This morning we got untied relatively early – I couldn’t sleep so I was up really early and Marilyn didn’t sleep in as late as she said she would.  We were entertaining guests onboard last night.  That happens pretty regularly on cruising boats.  You meet someone on the dock, invite them for drinks and end up visiting for several hours.  Last night it was a couple from Seattle in an Ocean Alexander and a young guy in a sailboat.  As we pulled up to the dock in La Conner, they materialized out of nowhere to take our lines.  I think we very rudely spurned their offer of assistance but they let on they didn’t notice.  We’re just so used to doing it alone and its really no big deal. 

La Conner has a bad reputation because there is always a current flowing through town but our slip was parallel to the water flow.  Current running lengthwise down the boat doesn’t really present much of a problem.  If its running crosswise to the pier you are trying to tie up to it can be more of a challenge.  Anyway, having blown off their help we felt compelled to go apologize and that morphed into appetizers. 

First we had to go shopping for a few staples.  Marilyn was out of flour which meant she was also out of bread.  She’s turned into a pretty damn good bread builder.  She uses a machine but sometimes she makes dough and sometimes she uses the machine to make a loaf.  Anyone who has ever run a bread machine knows they aren’t dead simple to operate.  Most people get frustrated with them and quit using them.  That’s how she got this one – someone didn’t use it so they gave it to the Thrift Store where she bought it. 

After she bought flour she was able to make cinnamon buns for our guests.  I made some garlic roasted mushrooms.  Evidently they both were a hit because we didn’t have much for leftovers.  Our guests arrived armed with a creamy spinach dip and some crackers so by the time we got wrapped around all the appetizers we didn’t bother with supper. 

We had to stop at the pooper pumper this morning.  Puget Sound is a no-discharge zone for sewage but they make it pretty easy by providing lots of pumpouts.  The whole subject of marine poop is extremely political with people holding strong views on both sides.  I have a bit of a philosophical problem with pumping our sewage into shoreside pumpouts which dump into municipal sewers which in turn dump directly into the ocean.  But we’re guests in the state so we do as they do, whether we think the practice makes sense or not.  On the Canadian side there’s lots of enviro-quacks who think we should pump our sewage but no pumpouts to pump it into so the decision is pretty well made for us there too.  In the big scheme of things I think there are a lot more serious environmental concerns than the shit that a couple of prairie dogs create in their 5 or 6 months of annual cruising.
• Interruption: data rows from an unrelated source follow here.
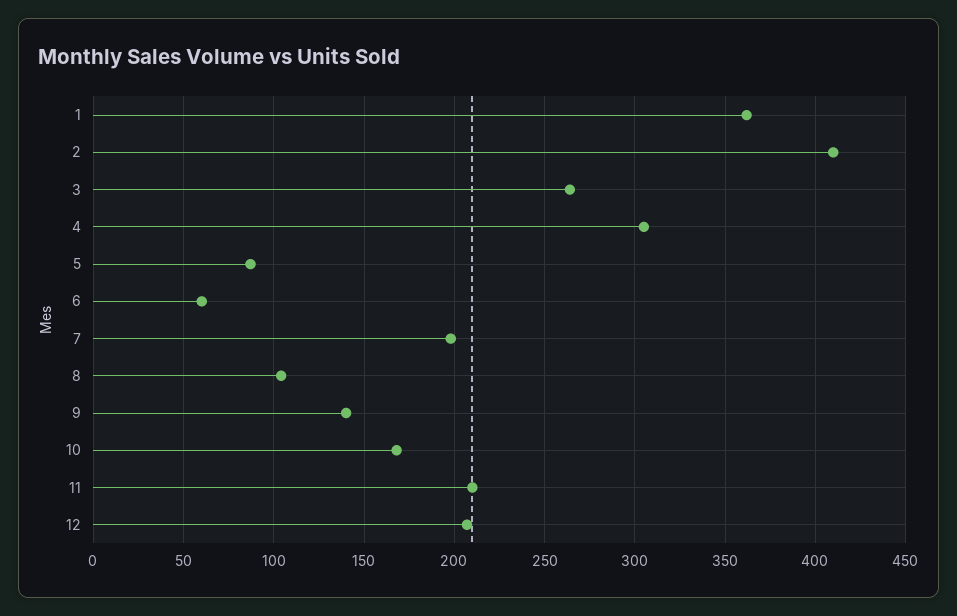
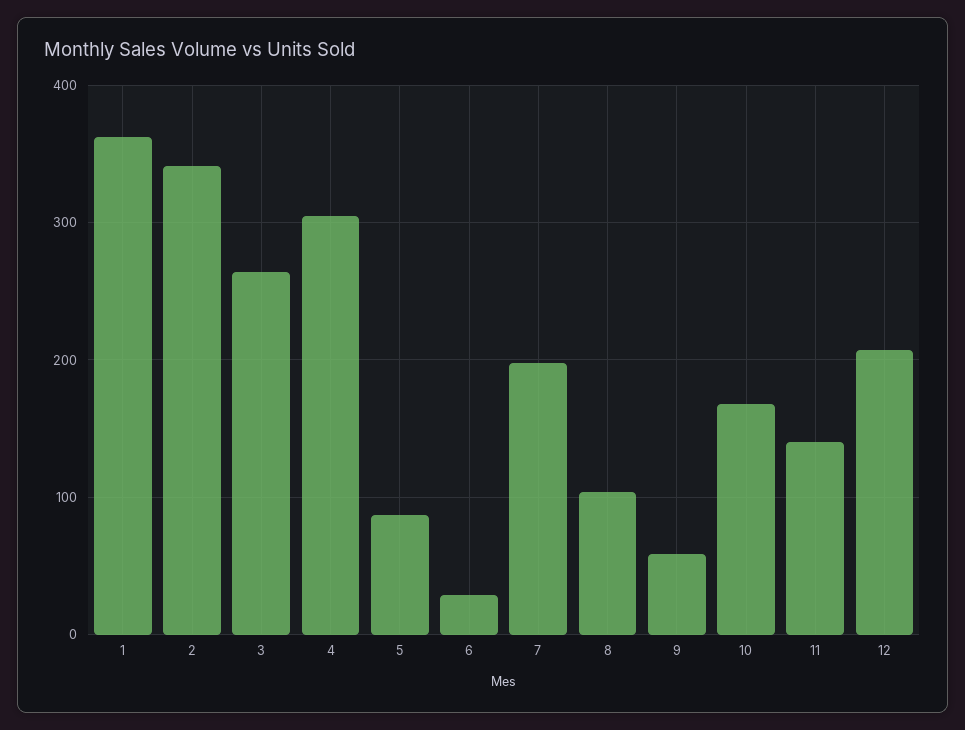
2: 410 -> 340
6: 60 -> 30
9: 140 -> 60
11: 210 -> 140

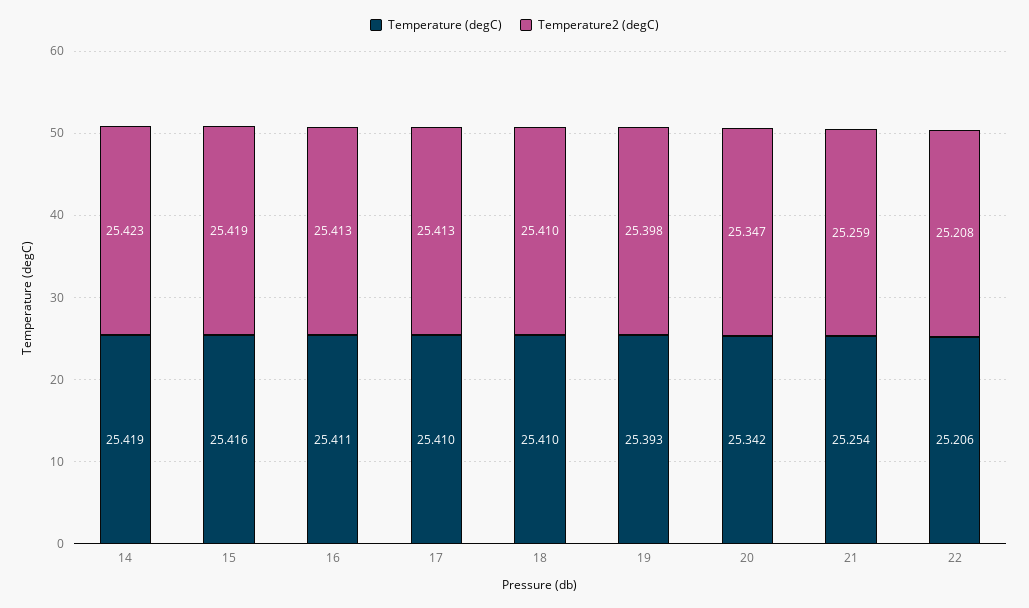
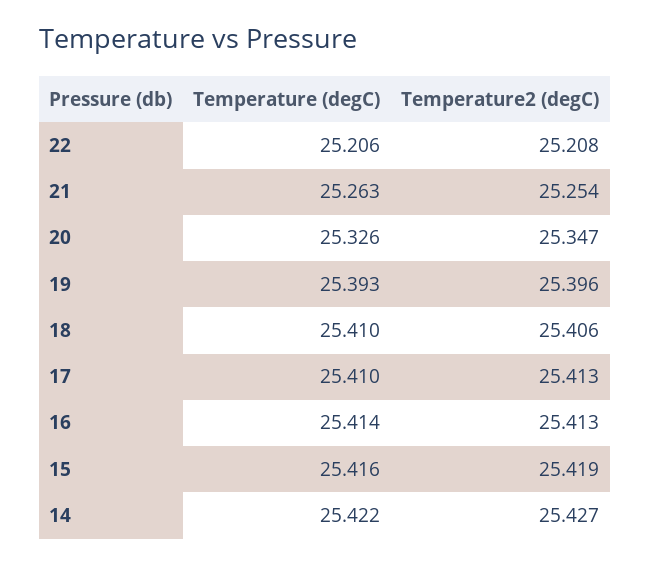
Temperature (degC), 14: 25.419 -> 25.422
Temperature2 (degC), 14: 25.423 -> 25.427
Temperature (degC), 16: 25.411 -> 25.414
Temperature2 (degC), 18: 25.41 -> 25.406
Temperature2 (degC), 19: 25.398 -> 25.396
Temperature (degC), 20: 25.342 -> 25.326
Temperature (degC), 21: 25.254 -> 25.263
Temperature2 (degC), 21: 25.259 -> 25.254

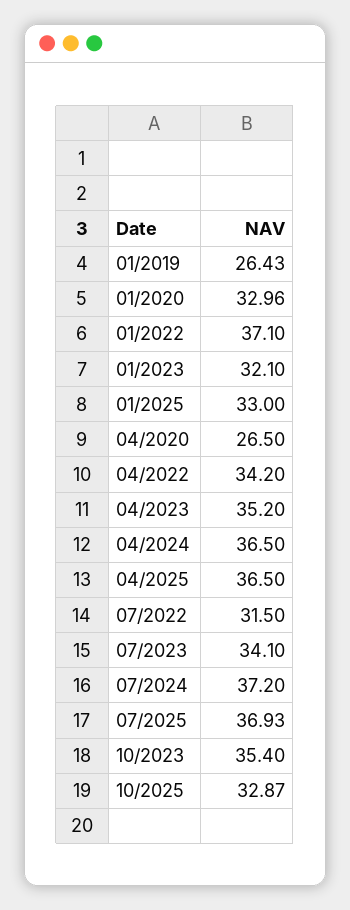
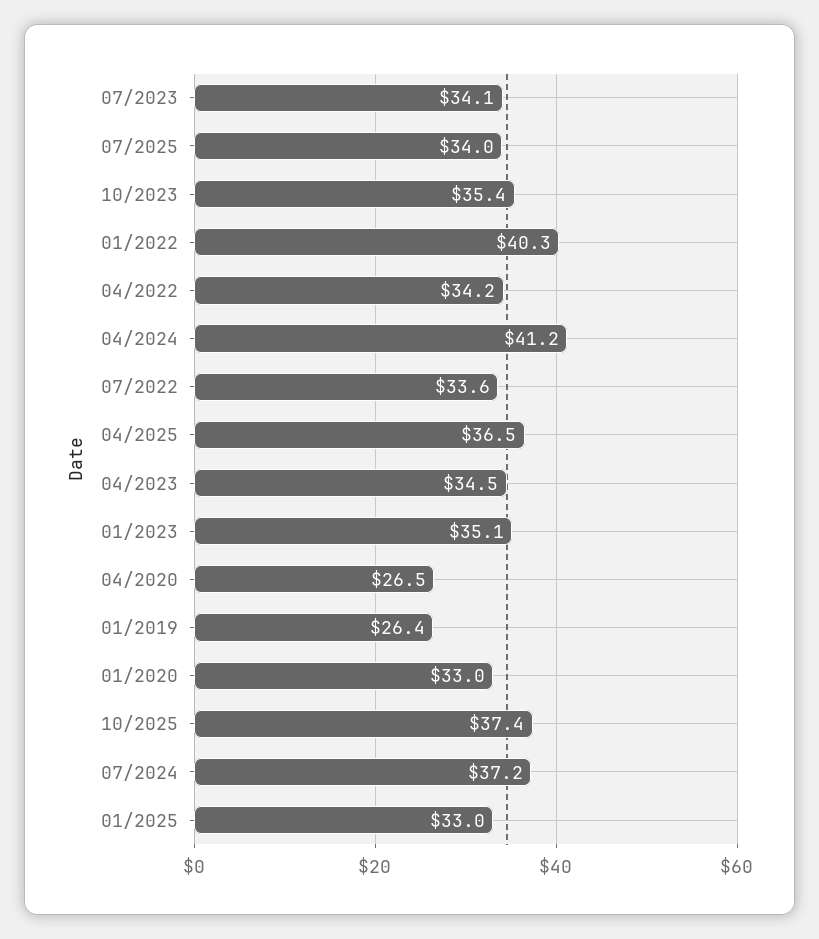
01/2022: 37.1 -> 40.3
01/2023: 32.1 -> 35.1
04/2023: 35.2 -> 34.5
04/2024: 36.5 -> 41.2
07/2022: 31.5 -> 33.6
07/2025: 36.93 -> 34
10/2025: 32.87 -> 37.4

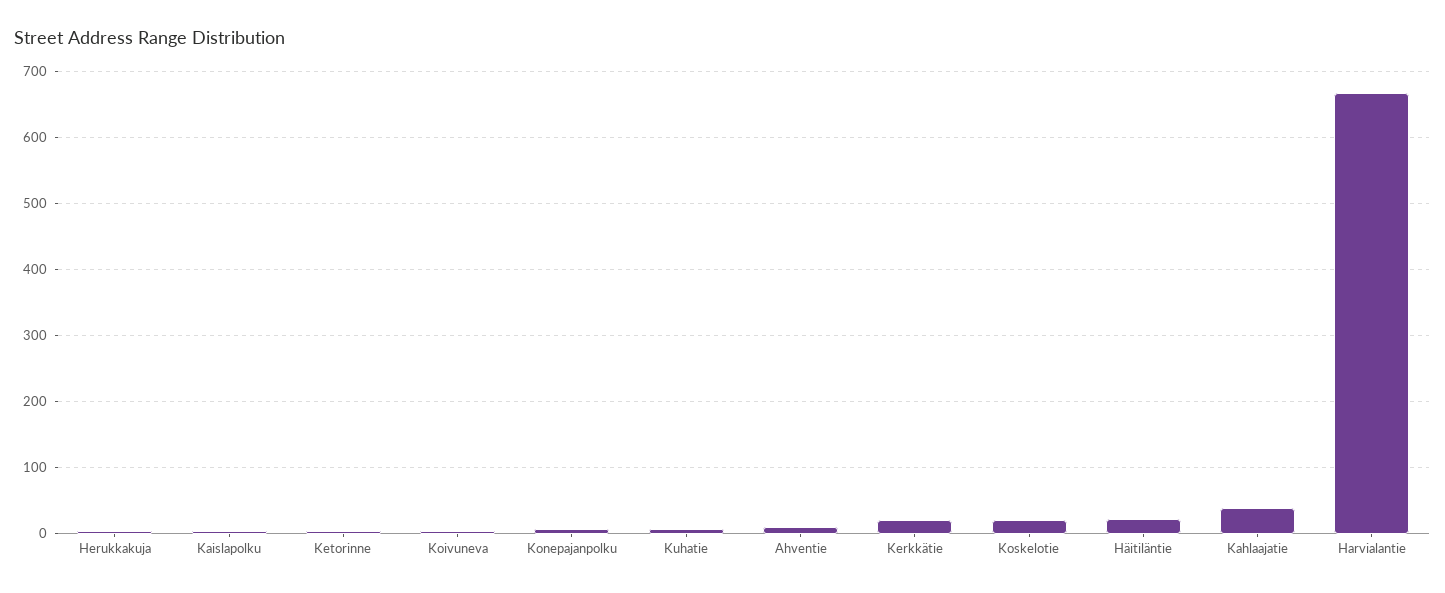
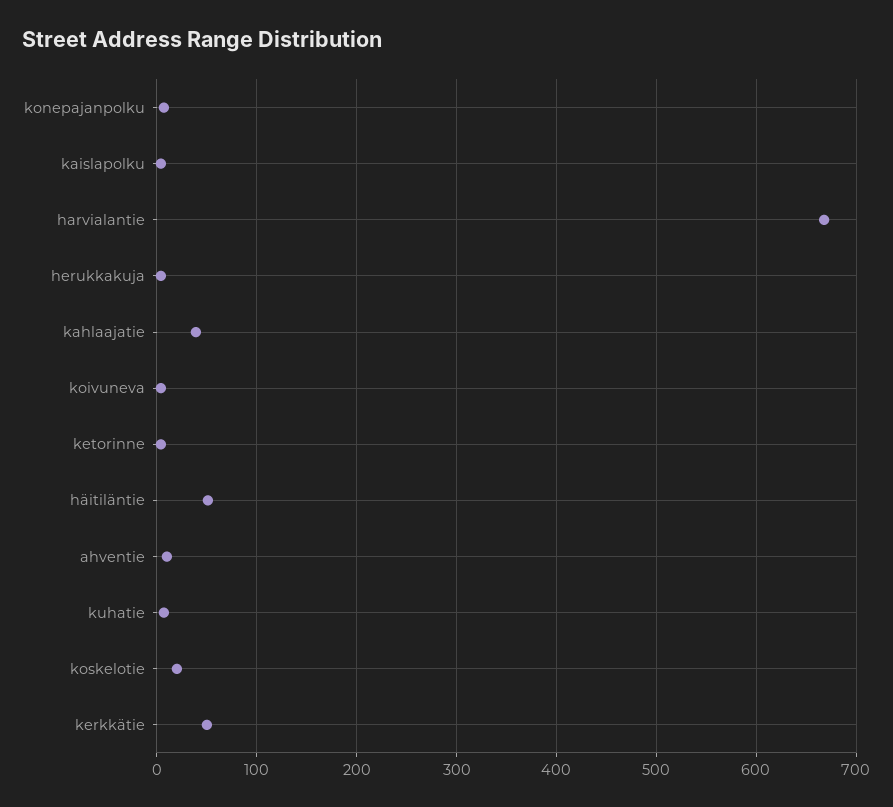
Kerkkätie: 20 -> 50
Häitiläntie: 20 -> 50

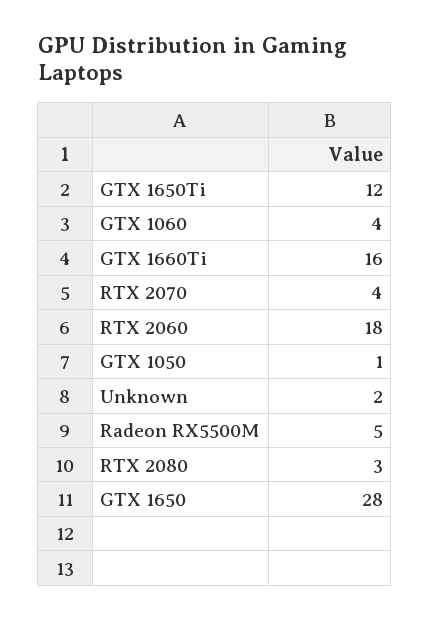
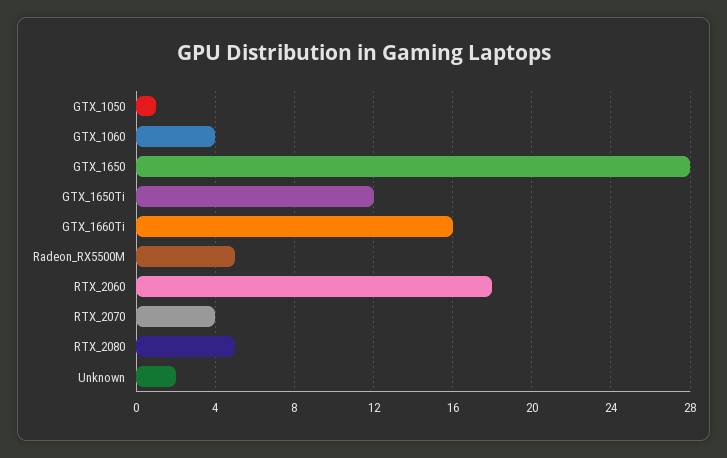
RTX 2080: 3 -> 5

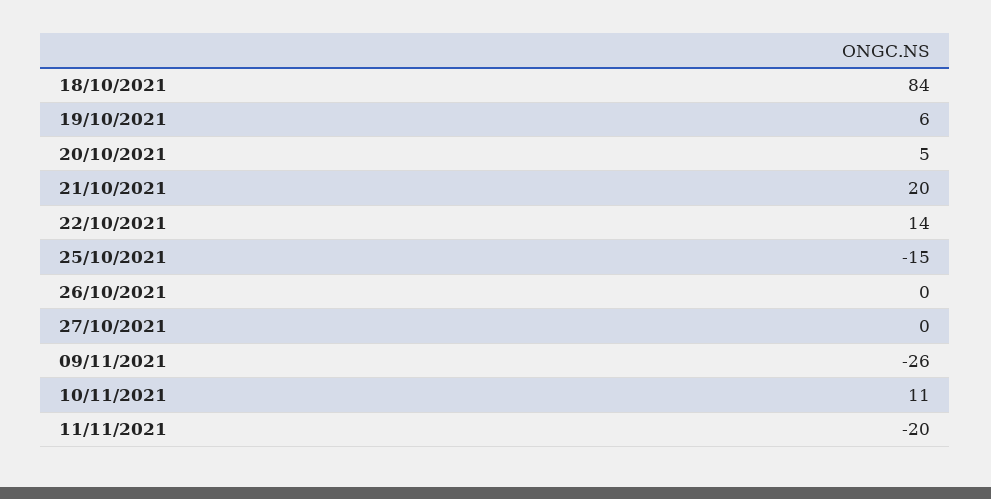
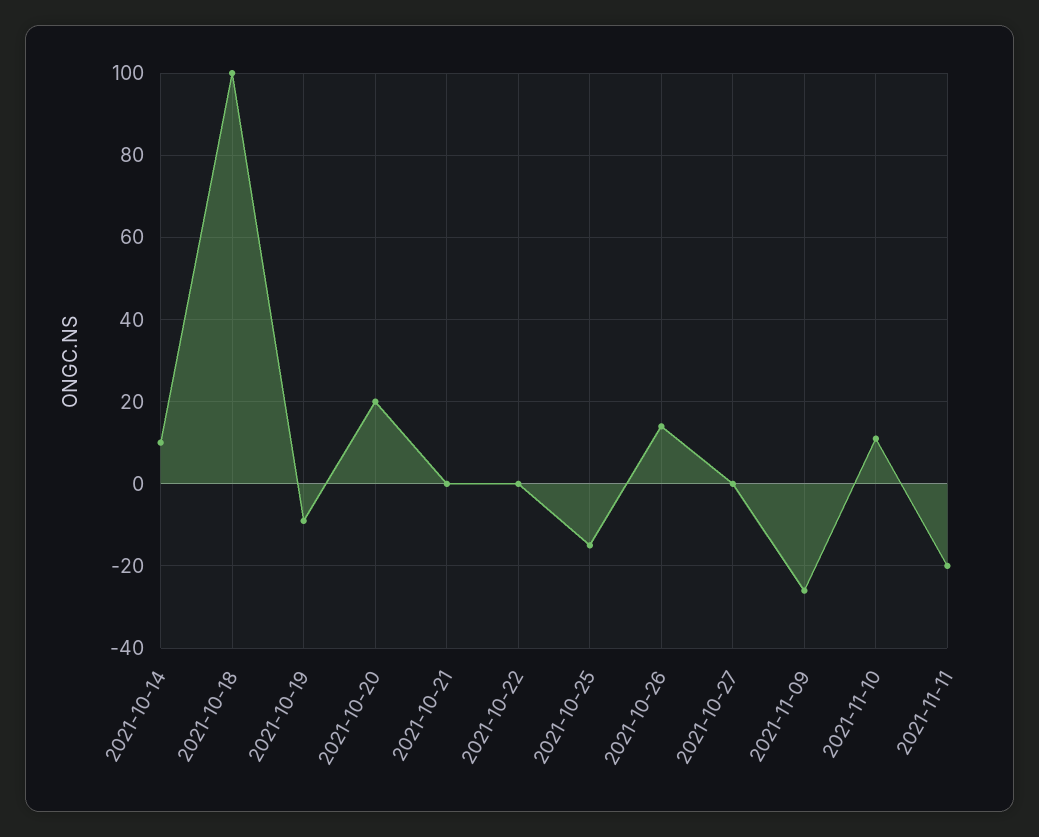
18/10/2021: 84 -> 100
19/10/2021: 6 -> -10
20/10/2021: 5 -> 20
21/10/2021: 20 -> 0
22/10/2021: 14 -> 0
26/10/2021: 0 -> 15
2021-10-14: none -> 10

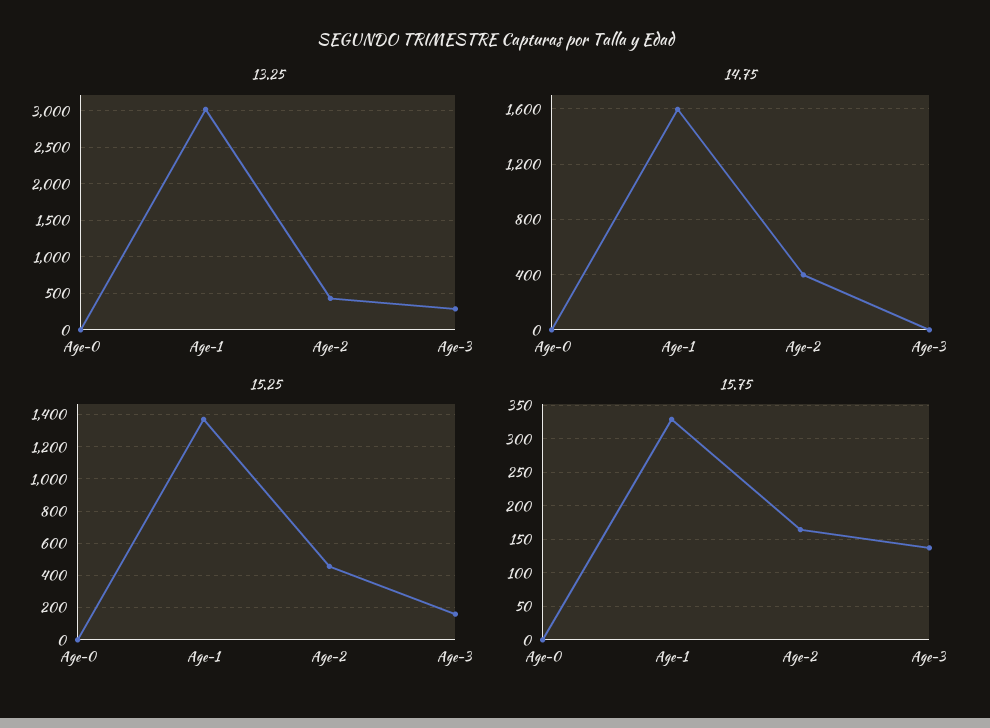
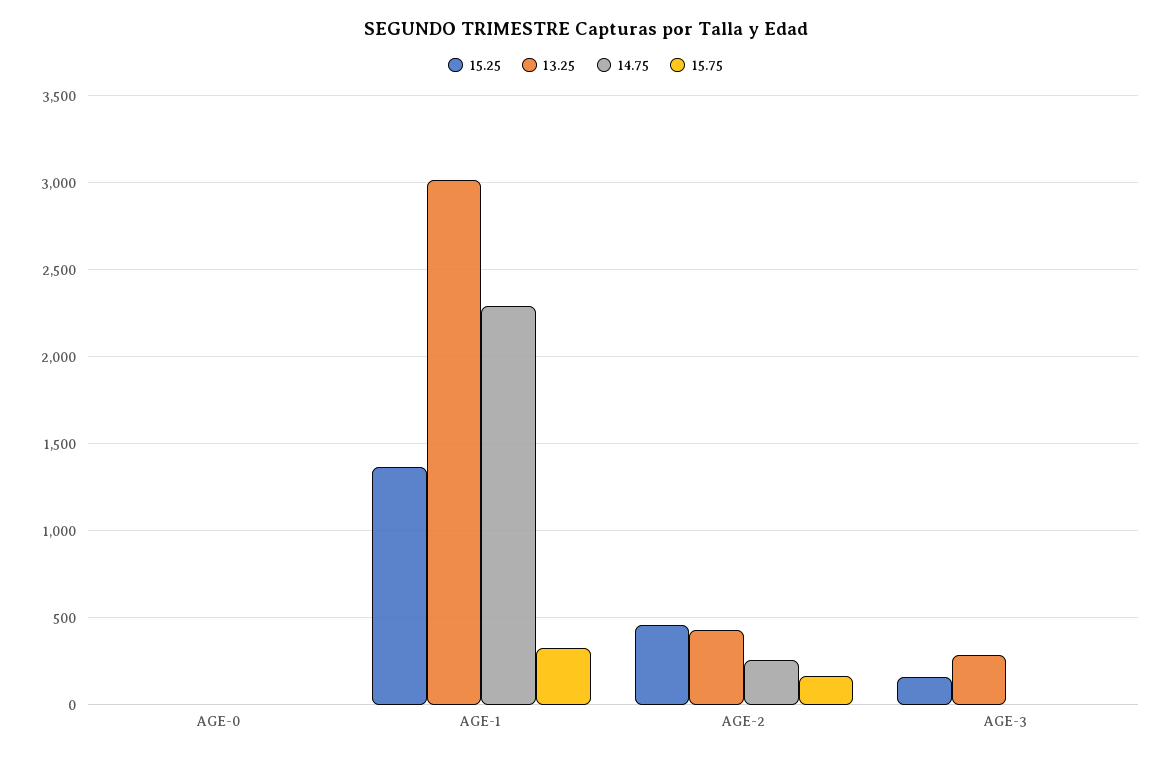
14.75, Age-1: 1600 -> 2300
14.75, Age-2: 400 -> 250
15.75, Age-3: 140 -> 0

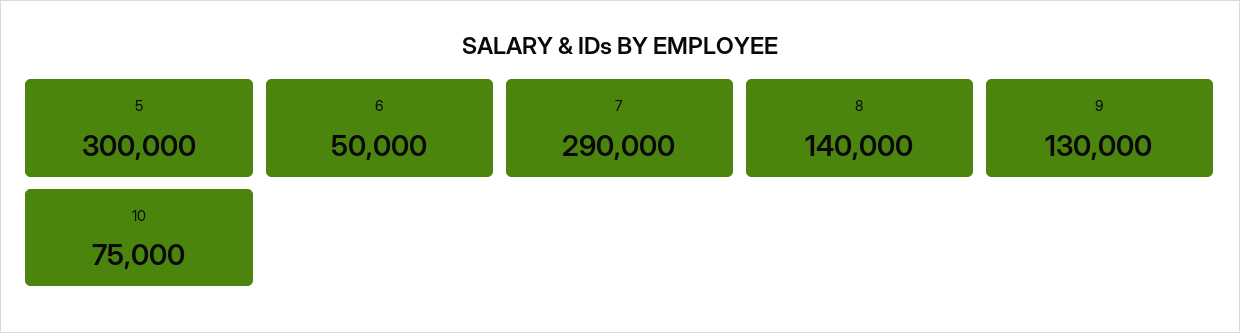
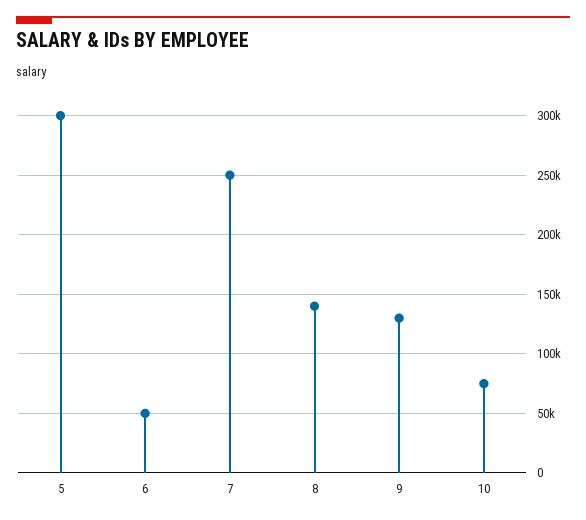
7: 290000 -> 250000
By the time we got done pumping poop our guests from last night were untied and heading north up the Swinomish Channel so we just followed them to Anacortes.  The channel is a little shallower north of La Conner than it was south of town which is the exact opposite of what it was the last time we went through.  They need to dredge this channel about once every four or five years.  I think they had just dredged the channel north of town the last time we were through; at that time the south channel was really shallow.  They did the south channel in the winter of 2012-13.  It looks to me like the one north of town is going to need to be done pretty soon.  There was some big fight leading up to the dredging in 2012-13 because the Corps of Engineers refused to fund the dredging, as they had done in the past.  Their decision had something to do with the amount of commercial traffic that goes through the channel and it seems to me that the local communities ended up raising some or all of the money for the project.  The alternative to the channel is to take Admiralty Inlet on the outside of Whidbey Island and eventually follow Juan de Fuca, Rosario or Haro straits, depending on where you want to go.

That exposes boaters to a lot worse weather than the relatively sheltered trip up the east side of Whidbey Island and then out to Rasario through the Swinomish Channel to Anacortes.  When I think about it though, we really don’t see much commercial traffic on that whole inside route so if they’re who is paying the freight, there won’t be much commercial support for dredging.

Edit: Google came through on the tug: Evidently she is the Nautilus Swell.  According to this guy she was 100 years old in 2012.  Platypus is the yard that we hauled Gray Hawk at 2 years ago – this boat may have been there while we were there but if she was I certainly don’t remember her.